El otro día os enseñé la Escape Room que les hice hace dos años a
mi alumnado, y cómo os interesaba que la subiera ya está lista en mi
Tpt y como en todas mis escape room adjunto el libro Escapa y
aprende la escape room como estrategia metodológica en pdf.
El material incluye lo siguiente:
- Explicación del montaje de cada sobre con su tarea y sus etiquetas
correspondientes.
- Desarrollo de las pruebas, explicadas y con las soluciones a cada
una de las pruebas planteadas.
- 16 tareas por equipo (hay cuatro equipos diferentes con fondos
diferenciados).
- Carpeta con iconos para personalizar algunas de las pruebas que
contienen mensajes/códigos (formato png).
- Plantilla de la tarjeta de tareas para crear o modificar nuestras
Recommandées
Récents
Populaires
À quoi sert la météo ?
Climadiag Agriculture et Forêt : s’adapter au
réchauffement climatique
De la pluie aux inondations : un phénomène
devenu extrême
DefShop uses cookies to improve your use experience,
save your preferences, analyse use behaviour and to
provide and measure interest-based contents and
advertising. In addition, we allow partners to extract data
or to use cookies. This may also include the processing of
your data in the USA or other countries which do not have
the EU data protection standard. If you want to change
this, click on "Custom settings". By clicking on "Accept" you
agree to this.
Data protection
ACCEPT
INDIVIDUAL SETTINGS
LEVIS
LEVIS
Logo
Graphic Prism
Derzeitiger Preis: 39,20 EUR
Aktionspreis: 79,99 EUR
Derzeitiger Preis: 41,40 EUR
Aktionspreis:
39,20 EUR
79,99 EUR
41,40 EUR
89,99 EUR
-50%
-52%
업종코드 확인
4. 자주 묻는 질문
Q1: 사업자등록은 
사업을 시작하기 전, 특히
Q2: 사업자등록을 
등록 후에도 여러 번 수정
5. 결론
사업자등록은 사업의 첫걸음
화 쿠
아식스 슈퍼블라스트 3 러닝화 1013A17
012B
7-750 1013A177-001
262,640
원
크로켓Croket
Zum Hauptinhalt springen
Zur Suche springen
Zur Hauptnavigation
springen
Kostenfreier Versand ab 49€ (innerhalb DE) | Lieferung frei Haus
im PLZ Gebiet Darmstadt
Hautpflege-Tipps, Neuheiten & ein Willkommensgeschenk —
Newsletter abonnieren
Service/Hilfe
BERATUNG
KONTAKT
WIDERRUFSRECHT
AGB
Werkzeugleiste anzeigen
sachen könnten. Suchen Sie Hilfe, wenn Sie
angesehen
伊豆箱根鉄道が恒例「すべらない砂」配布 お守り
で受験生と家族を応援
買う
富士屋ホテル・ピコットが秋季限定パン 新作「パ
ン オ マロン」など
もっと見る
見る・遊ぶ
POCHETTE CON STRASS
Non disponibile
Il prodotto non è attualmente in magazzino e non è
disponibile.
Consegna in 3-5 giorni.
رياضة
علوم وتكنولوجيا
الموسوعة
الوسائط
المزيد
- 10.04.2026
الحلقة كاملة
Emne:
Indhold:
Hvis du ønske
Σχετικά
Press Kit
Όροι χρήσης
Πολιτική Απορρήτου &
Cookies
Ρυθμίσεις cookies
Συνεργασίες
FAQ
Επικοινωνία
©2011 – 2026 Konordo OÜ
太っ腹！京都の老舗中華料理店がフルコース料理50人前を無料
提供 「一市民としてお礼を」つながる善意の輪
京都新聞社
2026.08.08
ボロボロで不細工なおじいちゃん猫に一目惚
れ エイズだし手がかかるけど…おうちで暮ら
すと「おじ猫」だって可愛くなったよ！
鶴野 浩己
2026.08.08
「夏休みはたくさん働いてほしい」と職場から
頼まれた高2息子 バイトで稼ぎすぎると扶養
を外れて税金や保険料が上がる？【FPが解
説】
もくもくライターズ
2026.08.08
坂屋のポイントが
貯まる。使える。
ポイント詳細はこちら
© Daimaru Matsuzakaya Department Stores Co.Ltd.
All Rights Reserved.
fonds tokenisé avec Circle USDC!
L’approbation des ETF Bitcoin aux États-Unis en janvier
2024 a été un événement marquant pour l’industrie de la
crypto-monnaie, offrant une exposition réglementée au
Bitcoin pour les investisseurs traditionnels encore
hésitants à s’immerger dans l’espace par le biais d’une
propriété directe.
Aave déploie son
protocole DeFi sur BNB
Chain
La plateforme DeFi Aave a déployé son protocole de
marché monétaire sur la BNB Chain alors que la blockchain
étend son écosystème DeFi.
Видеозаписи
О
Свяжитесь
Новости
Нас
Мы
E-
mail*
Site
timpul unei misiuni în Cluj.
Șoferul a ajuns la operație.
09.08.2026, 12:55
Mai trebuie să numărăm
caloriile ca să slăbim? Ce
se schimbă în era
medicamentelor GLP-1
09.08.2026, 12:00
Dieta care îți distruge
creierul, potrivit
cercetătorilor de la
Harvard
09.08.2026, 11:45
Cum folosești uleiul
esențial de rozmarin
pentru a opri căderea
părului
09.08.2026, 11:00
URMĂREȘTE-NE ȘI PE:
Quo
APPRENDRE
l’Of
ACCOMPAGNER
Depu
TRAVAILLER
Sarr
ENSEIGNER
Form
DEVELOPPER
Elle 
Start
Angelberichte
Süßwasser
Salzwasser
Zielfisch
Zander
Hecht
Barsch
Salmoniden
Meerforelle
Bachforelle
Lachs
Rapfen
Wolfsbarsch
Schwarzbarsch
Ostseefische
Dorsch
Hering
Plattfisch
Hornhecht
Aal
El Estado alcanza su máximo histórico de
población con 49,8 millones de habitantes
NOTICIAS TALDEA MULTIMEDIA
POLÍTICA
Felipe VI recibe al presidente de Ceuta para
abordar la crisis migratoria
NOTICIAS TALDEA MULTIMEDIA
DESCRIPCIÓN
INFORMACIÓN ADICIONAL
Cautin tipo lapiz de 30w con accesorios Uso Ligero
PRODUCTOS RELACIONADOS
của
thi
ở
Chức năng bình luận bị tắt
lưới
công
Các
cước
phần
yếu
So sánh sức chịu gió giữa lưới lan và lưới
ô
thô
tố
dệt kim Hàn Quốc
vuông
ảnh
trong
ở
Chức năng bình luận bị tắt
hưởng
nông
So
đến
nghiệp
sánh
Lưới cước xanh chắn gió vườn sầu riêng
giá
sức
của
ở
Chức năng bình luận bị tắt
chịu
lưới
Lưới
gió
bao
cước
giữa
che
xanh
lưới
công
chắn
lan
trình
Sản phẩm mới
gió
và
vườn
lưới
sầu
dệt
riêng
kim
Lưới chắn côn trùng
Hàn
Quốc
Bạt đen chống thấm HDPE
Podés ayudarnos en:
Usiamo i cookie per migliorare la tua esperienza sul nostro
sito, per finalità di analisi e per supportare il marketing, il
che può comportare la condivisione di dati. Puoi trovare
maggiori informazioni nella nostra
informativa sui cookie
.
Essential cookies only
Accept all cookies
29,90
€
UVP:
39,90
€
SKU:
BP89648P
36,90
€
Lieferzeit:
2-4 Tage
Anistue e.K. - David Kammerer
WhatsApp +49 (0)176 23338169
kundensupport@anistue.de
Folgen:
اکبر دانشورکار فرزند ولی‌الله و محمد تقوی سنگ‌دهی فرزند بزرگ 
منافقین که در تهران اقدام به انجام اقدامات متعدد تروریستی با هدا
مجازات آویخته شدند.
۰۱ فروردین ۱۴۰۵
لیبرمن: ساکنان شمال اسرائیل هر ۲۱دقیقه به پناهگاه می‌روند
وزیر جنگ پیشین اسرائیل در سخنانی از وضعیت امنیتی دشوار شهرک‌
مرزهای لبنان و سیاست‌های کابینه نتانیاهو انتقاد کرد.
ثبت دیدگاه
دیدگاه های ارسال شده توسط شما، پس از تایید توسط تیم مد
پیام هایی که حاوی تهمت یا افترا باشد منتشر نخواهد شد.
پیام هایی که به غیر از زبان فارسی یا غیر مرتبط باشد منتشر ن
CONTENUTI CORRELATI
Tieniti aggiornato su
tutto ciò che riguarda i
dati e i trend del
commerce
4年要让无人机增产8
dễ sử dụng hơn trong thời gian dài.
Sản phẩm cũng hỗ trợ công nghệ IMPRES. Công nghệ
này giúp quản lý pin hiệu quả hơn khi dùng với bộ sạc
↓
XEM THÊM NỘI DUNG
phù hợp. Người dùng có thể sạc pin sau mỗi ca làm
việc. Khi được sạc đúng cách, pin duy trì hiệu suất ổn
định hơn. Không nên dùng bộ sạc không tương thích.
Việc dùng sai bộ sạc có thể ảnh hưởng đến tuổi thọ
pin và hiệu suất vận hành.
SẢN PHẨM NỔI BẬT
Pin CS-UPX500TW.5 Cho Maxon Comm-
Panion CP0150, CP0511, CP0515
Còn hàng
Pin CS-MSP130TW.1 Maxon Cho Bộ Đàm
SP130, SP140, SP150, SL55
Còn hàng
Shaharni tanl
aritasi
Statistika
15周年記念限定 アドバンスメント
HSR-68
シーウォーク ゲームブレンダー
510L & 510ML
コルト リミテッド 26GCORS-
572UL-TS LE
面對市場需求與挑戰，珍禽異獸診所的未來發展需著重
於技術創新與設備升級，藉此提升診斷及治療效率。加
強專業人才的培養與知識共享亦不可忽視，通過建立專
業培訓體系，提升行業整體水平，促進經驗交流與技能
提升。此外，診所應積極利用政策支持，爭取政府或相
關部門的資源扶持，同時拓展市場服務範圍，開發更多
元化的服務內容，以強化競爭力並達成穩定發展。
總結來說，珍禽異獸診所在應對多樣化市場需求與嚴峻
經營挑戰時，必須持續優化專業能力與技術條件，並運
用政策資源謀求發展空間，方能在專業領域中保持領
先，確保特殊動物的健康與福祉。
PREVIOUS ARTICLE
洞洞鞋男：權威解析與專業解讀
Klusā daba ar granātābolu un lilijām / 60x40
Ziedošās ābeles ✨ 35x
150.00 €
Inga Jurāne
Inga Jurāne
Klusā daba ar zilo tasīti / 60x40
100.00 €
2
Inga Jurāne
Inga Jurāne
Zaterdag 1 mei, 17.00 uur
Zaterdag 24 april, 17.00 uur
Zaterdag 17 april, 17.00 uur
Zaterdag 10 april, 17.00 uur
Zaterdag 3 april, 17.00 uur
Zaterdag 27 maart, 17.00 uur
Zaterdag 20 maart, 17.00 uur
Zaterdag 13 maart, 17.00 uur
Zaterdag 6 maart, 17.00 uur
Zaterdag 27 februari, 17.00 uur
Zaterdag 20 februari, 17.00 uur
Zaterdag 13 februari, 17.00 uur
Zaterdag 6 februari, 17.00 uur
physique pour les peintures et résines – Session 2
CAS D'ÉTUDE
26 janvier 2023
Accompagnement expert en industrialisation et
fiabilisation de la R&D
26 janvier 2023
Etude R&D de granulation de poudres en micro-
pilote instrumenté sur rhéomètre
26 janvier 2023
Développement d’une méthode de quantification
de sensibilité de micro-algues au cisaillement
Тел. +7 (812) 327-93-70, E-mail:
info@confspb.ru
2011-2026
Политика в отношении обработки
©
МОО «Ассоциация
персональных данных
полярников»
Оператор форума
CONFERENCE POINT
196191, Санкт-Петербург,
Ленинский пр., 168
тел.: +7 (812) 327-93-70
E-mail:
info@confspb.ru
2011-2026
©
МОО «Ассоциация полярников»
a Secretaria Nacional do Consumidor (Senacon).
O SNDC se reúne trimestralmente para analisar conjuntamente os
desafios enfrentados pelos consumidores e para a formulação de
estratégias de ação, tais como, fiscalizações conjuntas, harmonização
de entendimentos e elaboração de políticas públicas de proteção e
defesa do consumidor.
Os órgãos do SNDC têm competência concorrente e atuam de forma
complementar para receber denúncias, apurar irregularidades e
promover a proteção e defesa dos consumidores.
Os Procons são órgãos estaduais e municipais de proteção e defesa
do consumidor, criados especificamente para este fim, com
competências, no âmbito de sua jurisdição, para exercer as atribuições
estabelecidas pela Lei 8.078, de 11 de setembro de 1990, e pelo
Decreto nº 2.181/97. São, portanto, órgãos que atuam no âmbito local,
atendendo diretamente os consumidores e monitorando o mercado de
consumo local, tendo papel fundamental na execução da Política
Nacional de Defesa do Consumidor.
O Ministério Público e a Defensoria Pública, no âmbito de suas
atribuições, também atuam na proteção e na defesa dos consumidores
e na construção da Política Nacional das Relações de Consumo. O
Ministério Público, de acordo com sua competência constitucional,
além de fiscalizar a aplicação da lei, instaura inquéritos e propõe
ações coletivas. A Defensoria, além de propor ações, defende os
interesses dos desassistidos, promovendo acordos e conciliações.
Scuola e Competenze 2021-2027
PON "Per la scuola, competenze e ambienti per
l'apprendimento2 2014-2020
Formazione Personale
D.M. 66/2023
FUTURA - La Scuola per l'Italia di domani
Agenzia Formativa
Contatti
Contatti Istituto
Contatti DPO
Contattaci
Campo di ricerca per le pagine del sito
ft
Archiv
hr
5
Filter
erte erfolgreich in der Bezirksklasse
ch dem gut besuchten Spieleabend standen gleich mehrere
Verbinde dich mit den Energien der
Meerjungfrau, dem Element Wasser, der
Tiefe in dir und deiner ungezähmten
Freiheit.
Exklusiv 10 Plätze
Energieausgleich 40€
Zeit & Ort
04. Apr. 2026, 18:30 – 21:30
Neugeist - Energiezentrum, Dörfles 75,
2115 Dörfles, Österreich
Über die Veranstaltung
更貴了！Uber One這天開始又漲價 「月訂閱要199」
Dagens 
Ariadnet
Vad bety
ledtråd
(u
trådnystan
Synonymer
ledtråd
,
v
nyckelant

**Assignment**
Rewrite as a numbered list the lines from the very first one through the line holding "Aktionspreis: 79,99 EUR", both included, with blank lines left out.

**Output of the task**
1. El otro día os enseñé la Escape Room que les hice hace dos años a
2. mi alumnado, y cómo os interesaba que la subiera ya está lista en mi
3. Tpt y como en todas mis escape room adjunto el libro Escapa y
4. aprende la escape room como estrategia metodológica en pdf.
5. El material incluye lo siguiente:
6. - Explicación del montaje de cada sobre con su tarea y sus etiquetas
7. correspondientes.
8. - Desarrollo de las pruebas, explicadas y con las soluciones a cada
9. una de las pruebas planteadas.
10. - 16 tareas por equipo (hay cuatro equipos diferentes con fondos
11. diferenciados).
12. - Carpeta con iconos para personalizar algunas de las pruebas que
13. contienen mensajes/códigos (formato png).
14. - Plantilla de la tarjeta de tareas para crear o modificar nuestras
15. Recommandées
16. Récents
17. Populaires
18. À quoi sert la météo ?
19. Climadiag Agriculture et Forêt : s’adapter au
20. réchauffement climatique
21. De la pluie aux inondations : un phénomène
22. devenu extrême
23. DefShop uses cookies to improve your use experience,
24. save your preferences, analyse use behaviour and to
25. provide and measure interest-based contents and
26. advertising. In addition, we allow partners to extract data
27. or to use cookies. This may also include the processing of
28. your data in the USA or other countries which do not have
29. the EU data protection standard. If you want to change
30. this, click on "Custom settings". By clicking on "Accept" you
31. agree to this.
32. Data protection
33. ACCEPT
34. INDIVIDUAL SETTINGS
35. LEVIS
36. LEVIS
37. Logo
38. Graphic Prism
39. Derzeitiger Preis: 39,20 EUR
40. Aktionspreis: 79,99 EUR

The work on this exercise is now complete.